Hiking in Otsuki

Otsuki (lit. “big moon”) is set in the valleys between the Chichibu and Tanzawa mountain ranges, so you’re quite spoiled for choice when it comes to hiking.
Plus, with the summit of Mt. Fuji just over 30 km away from the city center as the bird flies, the views you can get of the UNESCO World Heritage Site are spectacular.

Twelve Beautiful Views of Fuji

Otsuki designated 12 spots scattered across its surrounding mountains as offering the best views of Mt. Fuji in every season (some trails are closed in winter).

They range in elevation and difficulty—from 550 m to over 2,000 m—to suit the hike or climb you’re looking for, but all can be climbed in a day and warrant bringing a camera along to capture Mt. Fuji in all its solitary glory.

Seeing the winning photos of the city’s annual Twelve Views of Mt. Fuji photography contest, you’ll undoubtedly agree that if the weather smiles upon you and you’ve got your lens at the ready, Otsuki provides a wonderful canvas to capture some truly stunning imagery of the famous mountain, perhaps together with a big moon like the city’s namesake.

Mt. Iwadono and Maruyama Park

Mt. Iwadono is just about a 20-minute walk from Otsuki Station, making it one of the more easily accessible choices on the list of 12 views. With its sheer rock cliff face and unparalleled view, the mountain was also where Iwadono Castle stood, a strategic fortress that was ruled by the local lord and top general of the Takeda samurai clan in the 16th century.

A short 10–15-minute climb up the path first brings you to Maruyama Park, where you’re already treated to a wonderful view of Otsuki with Mt. Fuji in the background (weather permitting, of course). Springtime also brings out the cherry blossoms for an added bonus.

The small community center contains hiking pamphlets and other info about the area, but heading upstairs, you’ll find a small gallery with the submissions made for the annual Mt. Fuji photography contest and they are well worth a look. The basement area also serves as a photo gallery, housing photos of Mt. Fuji taken by pioneering award-winning mountain photographer and Otsuki native, Shiro Shirahata.

Of the four trails up Mt. Iwadono, three are currently closed due to damage from Typhoon Hagibis in 2019 (including the one from Maruyama Park), so please use the Hatagura Route on the northeastern side. Re-opening of the trails will be announced on the Otsuki Tourism Association website.

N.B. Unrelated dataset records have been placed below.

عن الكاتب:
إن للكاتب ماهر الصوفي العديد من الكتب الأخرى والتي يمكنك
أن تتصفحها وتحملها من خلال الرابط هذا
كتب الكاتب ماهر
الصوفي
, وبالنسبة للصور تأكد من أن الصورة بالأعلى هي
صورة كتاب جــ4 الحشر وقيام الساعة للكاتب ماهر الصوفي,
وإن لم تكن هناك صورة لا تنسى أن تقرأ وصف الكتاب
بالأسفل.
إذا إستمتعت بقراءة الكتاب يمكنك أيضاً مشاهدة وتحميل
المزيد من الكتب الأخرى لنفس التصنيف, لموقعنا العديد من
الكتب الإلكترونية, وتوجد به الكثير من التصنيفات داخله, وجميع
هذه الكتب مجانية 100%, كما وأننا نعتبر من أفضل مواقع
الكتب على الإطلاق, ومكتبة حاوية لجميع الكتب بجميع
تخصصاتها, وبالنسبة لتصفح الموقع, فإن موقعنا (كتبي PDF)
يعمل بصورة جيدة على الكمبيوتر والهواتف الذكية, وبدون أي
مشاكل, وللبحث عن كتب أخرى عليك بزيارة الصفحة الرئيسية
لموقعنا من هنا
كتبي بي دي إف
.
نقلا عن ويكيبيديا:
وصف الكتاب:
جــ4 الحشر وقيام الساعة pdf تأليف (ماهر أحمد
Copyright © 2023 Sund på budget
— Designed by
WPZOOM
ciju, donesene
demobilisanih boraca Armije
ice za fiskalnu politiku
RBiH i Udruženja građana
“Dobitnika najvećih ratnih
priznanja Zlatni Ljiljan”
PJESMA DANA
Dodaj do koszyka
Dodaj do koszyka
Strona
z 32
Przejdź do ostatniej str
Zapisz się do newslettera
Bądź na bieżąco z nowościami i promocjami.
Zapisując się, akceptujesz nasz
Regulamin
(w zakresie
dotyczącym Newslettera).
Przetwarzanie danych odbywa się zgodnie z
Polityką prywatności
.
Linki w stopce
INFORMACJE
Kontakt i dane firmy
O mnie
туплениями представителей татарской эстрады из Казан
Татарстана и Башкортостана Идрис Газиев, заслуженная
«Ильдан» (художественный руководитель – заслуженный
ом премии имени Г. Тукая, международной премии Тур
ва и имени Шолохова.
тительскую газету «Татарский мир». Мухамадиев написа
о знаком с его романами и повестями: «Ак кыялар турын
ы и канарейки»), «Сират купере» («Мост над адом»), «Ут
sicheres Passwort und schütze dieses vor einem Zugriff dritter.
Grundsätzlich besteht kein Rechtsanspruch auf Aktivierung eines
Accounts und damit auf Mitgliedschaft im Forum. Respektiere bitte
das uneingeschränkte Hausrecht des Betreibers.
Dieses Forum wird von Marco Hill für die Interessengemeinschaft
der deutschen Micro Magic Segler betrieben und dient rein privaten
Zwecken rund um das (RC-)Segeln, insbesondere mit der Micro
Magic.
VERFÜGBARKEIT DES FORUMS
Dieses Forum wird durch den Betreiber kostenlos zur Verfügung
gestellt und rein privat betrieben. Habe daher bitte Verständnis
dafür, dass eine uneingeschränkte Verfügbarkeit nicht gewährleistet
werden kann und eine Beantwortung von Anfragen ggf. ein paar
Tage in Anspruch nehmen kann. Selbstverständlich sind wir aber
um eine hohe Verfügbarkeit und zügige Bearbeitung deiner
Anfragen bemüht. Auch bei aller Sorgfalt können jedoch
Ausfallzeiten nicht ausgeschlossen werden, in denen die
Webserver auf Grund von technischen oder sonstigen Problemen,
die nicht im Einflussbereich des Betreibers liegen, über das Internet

Once at the 634-meter summit (same height as the Tokyo Sky Tree), the awe factor multiplies and the climb becomes even more worth it. Once you’ve grabbed some Fuji shots, you can head back down the way you came or continue along some of the other trails along the mountain to get your fill of hiking.

Mt. Takagawa

No. 11 on the list of 12 views, the 976 m tall Mt. Takagawa sits sandwiched between the Katsura and Sasago rivers, meaning it basically stands independent of other mountains and thus offers a nearly 360° panoramic view at the top on a clear day.

It takes about two hours to go from Hatsukari Station to the top (there are multiple routes) and the trek is suited to both beginners and experienced climbers. The recommended season for a clear view is April through early June, and if you’re wanting to get snaps of Fuji in fall colors, early October to late November is your best bet.

The test track for the maglev train also runs through the mountain so you might be able to see the train zoom by if you’re lucky!